• [ACTION ITEM]: Copy the text of all the records below line for line, without changing anything. Leave the pictures out of your answer.
● ● ●
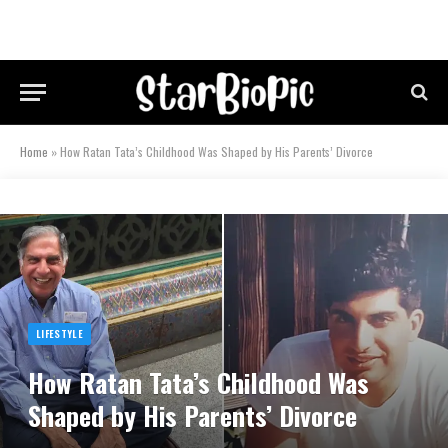
Home
»
How Ratan Tata’s Childhood Was Shaped by His Parents’ Divorce
LIFESTYLE
How Ratan Tata’s Childhood Was
Shaped by His Parents’ Divorce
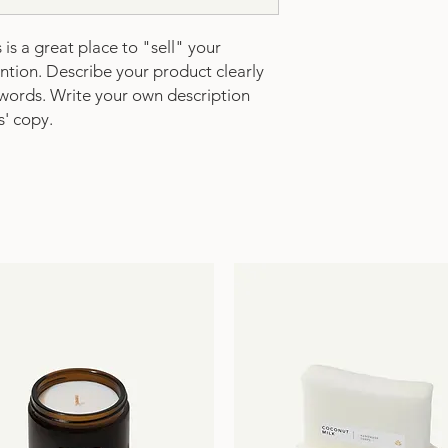
is a great place to "sell" your 
tion. Describe your product clearly 
words. Write your own description 
s' copy.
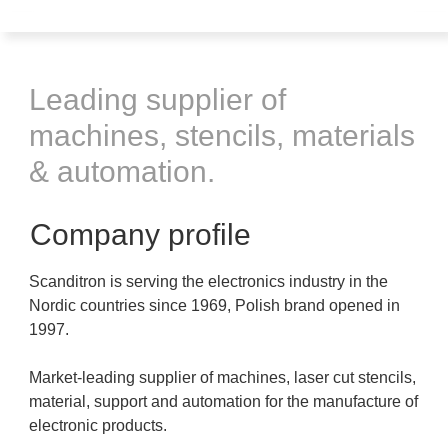
Leading supplier of
machines, stencils, materials
& automation.
Company profile
Scanditron is serving the electronics industry in the
Nordic countries since 1969, Polish brand opened in
1997.
Market-leading supplier of machines, laser cut stencils,
material, support and automation for the manufacture of
electronic products.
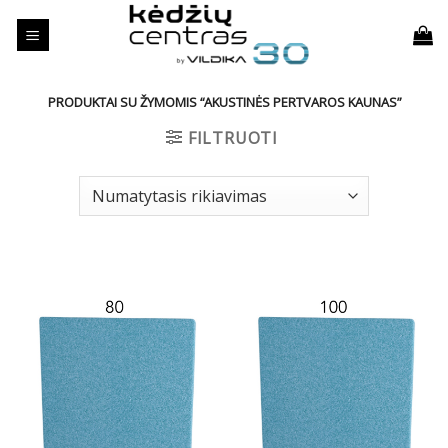
Skip
to
content
PRODUKTAI SU ŽYMOMIS “AKUSTINĖS PERTVAROS KAUNAS”
FILTRUOTI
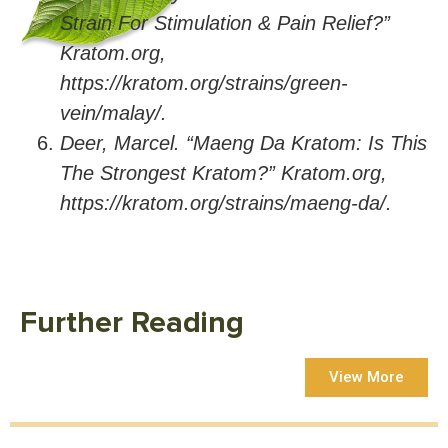
Strain For Stimulation & Pain Relief?”
Kratom.org,
https://kratom.org/strains/green-
vein/malay/.
Deer, Marcel. “Maeng Da Kratom: Is This
The Strongest Kratom?” Kratom.org,
https://kratom.org/strains/maeng-da/.
Further Reading
View More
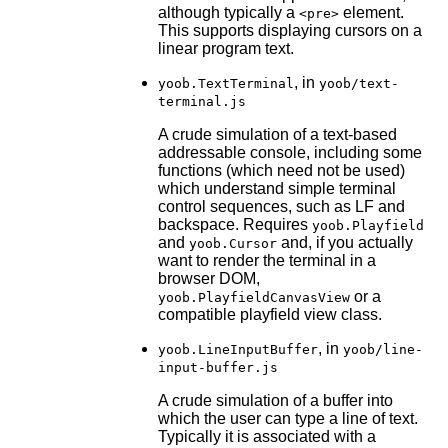
although typically a
element.
<pre>
This supports displaying cursors on a
linear program text.
, in
yoob.TextTerminal
yoob/text-
terminal.js
A crude simulation of a text-based
addressable console, including some
functions (which need not be used)
which understand simple terminal
control sequences, such as LF and
backspace. Requires
yoob.Playfield
and
and, if you actually
yoob.Cursor
want to render the terminal in a
browser DOM,
or a
yoob.PlayfieldCanvasView
compatible playfield view class.
, in
yoob.LineInputBuffer
yoob/line-
input-buffer.js
A crude simulation of a buffer into
which the user can type a line of text.
Typically it is associated with a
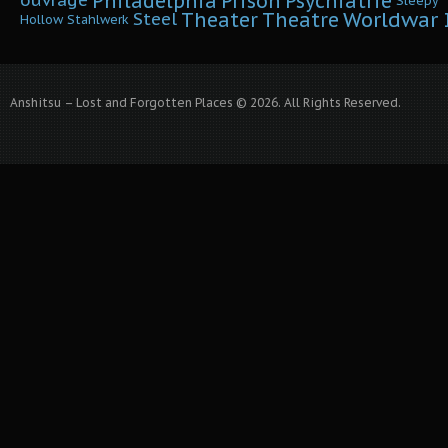
Philadelphia
Prison
Psychiatrie
ouvrage
Sleepy
Worldwar I
Theater
Theatre
Steel
Hollow
Stahlwerk
Anshitsu – Lost and Forgotten Places © 2026. All Rights Reserved.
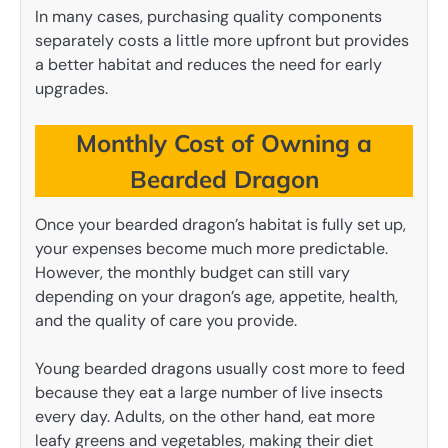
In many cases, purchasing quality components
separately costs a little more upfront but provides
a better habitat and reduces the need for early
upgrades.
Monthly Cost of Owning a
Bearded Dragon
Once your bearded dragon’s habitat is fully set up,
your expenses become much more predictable.
However, the monthly budget can still vary
depending on your dragon’s age, appetite, health,
and the quality of care you provide.
Young bearded dragons usually cost more to feed
because they eat a large number of live insects
every day. Adults, on the other hand, eat more
leafy greens and vegetables, making their diet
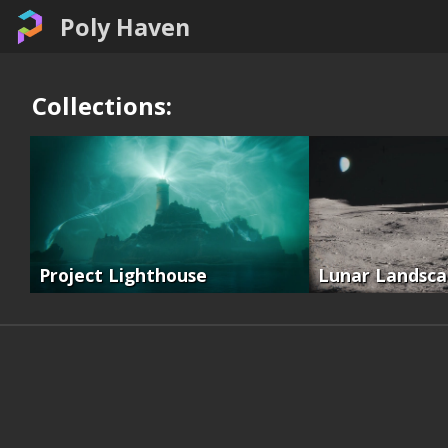
Poly Haven
Collections:
Project Lighthouse
Lunar Landsc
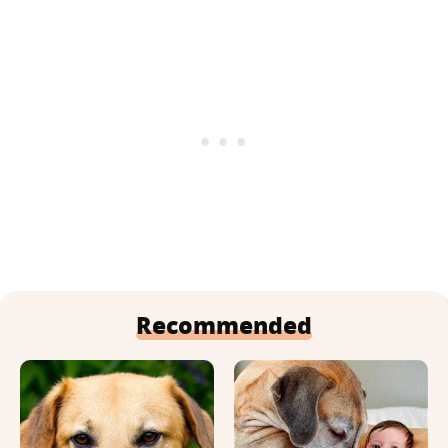
Recommended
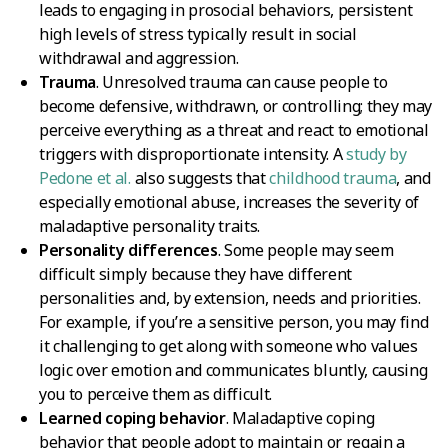
leads to engaging in prosocial behaviors, persistent
high levels of stress typically result in social
withdrawal and aggression.
Trauma
. Unresolved trauma can cause people to
become defensive, withdrawn, or controlling; they may
perceive everything as a threat and react to emotional
triggers with disproportionate intensity. A
study by
Pedone et al.
also suggests that
childhood trauma
, and
especially emotional abuse, increases the severity of
maladaptive personality traits.
Personality differences
. Some people may seem
difficult simply because they have different
personalities and, by extension, needs and priorities.
For example, if you’re a sensitive person, you may find
it challenging to get along with someone who values
logic over emotion and communicates bluntly, causing
you to perceive them as difficult.
Learned coping behavior
. Maladaptive coping
behavior that people adopt to maintain or regain a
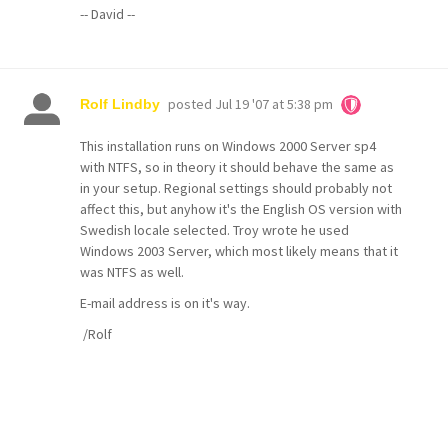
-- David --
posted
Jul 19 '07 at 5:38 pm
Rolf Lindby
This installation runs on Windows 2000 Server sp4
with NTFS, so in theory it should behave the same as
in your setup. Regional settings should probably not
affect this, but anyhow it's the English OS version with
Swedish locale selected. Troy wrote he used
Windows 2003 Server, which most likely means that it
was NTFS as well.
E-mail address is on it's way.
/Rolf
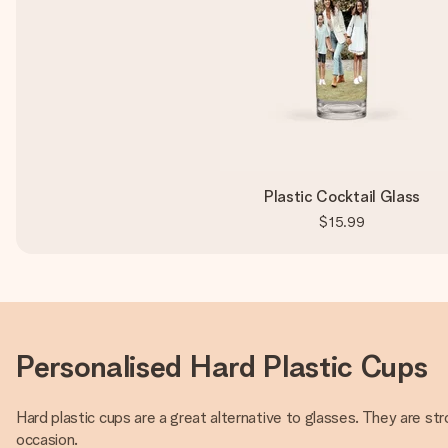
Plastic Cocktail Glass
$15.99
Personalised Hard Plastic Cups
Hard plastic cups are a great alternative to glasses. They are str
occasion.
● ● ●
• [TASK RESPONSE]:
Home
»
How Ratan Tata’s Childhood Was Shaped by His Parents’ Divorce
LIFESTYLE
How Ratan Tata’s Childhood Was
Shaped by His Parents’ Divorce
is a great place to "sell" your 
tion. Describe your product clearly 
words. Write your own description 
s' copy.
Leading supplier of
machines, stencils, materials
& automation.
Company profile
Scanditron is serving the electronics industry in the
Nordic countries since 1969, Polish brand opened in
1997.
Market-leading supplier of machines, laser cut stencils,
material, support and automation for the manufacture of
electronic products.
Skip
to
content
PRODUKTAI SU ŽYMOMIS “AKUSTINĖS PERTVAROS KAUNAS”
FILTRUOTI
Strain For Stimulation & Pain Relief?”
Kratom.org,
https://kratom.org/strains/green-
vein/malay/.
Deer, Marcel. “Maeng Da Kratom: Is This
The Strongest Kratom?” Kratom.org,
https://kratom.org/strains/maeng-da/.
Further Reading
View More
although typically a
element.
<pre>
This supports displaying cursors on a
linear program text.
, in
yoob.TextTerminal
yoob/text-
terminal.js
A crude simulation of a text-based
addressable console, including some
functions (which need not be used)
which understand simple terminal
control sequences, such as LF and
backspace. Requires
yoob.Playfield
and
and, if you actually
yoob.Cursor
want to render the terminal in a
browser DOM,
or a
yoob.PlayfieldCanvasView
compatible playfield view class.
, in
yoob.LineInputBuffer
yoob/line-
input-buffer.js
A crude simulation of a buffer into
which the user can type a line of text.
Typically it is associated with a
Philadelphia
Prison
Psychiatrie
ouvrage
Sleepy
Worldwar I
Theater
Theatre
Steel
Hollow
Stahlwerk
Anshitsu – Lost and Forgotten Places © 2026. All Rights Reserved.
In many cases, purchasing quality components
separately costs a little more upfront but provides
a better habitat and reduces the need for early
upgrades.
Monthly Cost of Owning a
Bearded Dragon
Once your bearded dragon’s habitat is fully set up,
your expenses become much more predictable.
However, the monthly budget can still vary
depending on your dragon’s age, appetite, health,
and the quality of care you provide.
Young bearded dragons usually cost more to feed
because they eat a large number of live insects
every day. Adults, on the other hand, eat more
leafy greens and vegetables, making their diet
Poly Haven
Collections:
Project Lighthouse
Lunar Landsc
Recommended
leads to engaging in prosocial behaviors, persistent
high levels of stress typically result in social
withdrawal and aggression.
Trauma
. Unresolved trauma can cause people to
become defensive, withdrawn, or controlling; they may
perceive everything as a threat and react to emotional
triggers with disproportionate intensity. A
study by
Pedone et al.
also suggests that
childhood trauma
, and
especially emotional abuse, increases the severity of
maladaptive personality traits.
Personality differences
. Some people may seem
difficult simply because they have different
personalities and, by extension, needs and priorities.
For example, if you’re a sensitive person, you may find
it challenging to get along with someone who values
logic over emotion and communicates bluntly, causing
you to perceive them as difficult.
Learned coping behavior
. Maladaptive coping
behavior that people adopt to maintain or regain a
-- David --
posted
Jul 19 '07 at 5:38 pm
Rolf Lindby
This installation runs on Windows 2000 Server sp4
with NTFS, so in theory it should behave the same as
in your setup. Regional settings should probably not
affect this, but anyhow it's the English OS version with
Swedish locale selected. Troy wrote he used
Windows 2003 Server, which most likely means that it
was NTFS as well.
E-mail address is on it's way.
/Rolf
Plastic Cocktail Glass
$15.99
Personalised Hard Plastic Cups
Hard plastic cups are a great alternative to glasses. They are str
occasion.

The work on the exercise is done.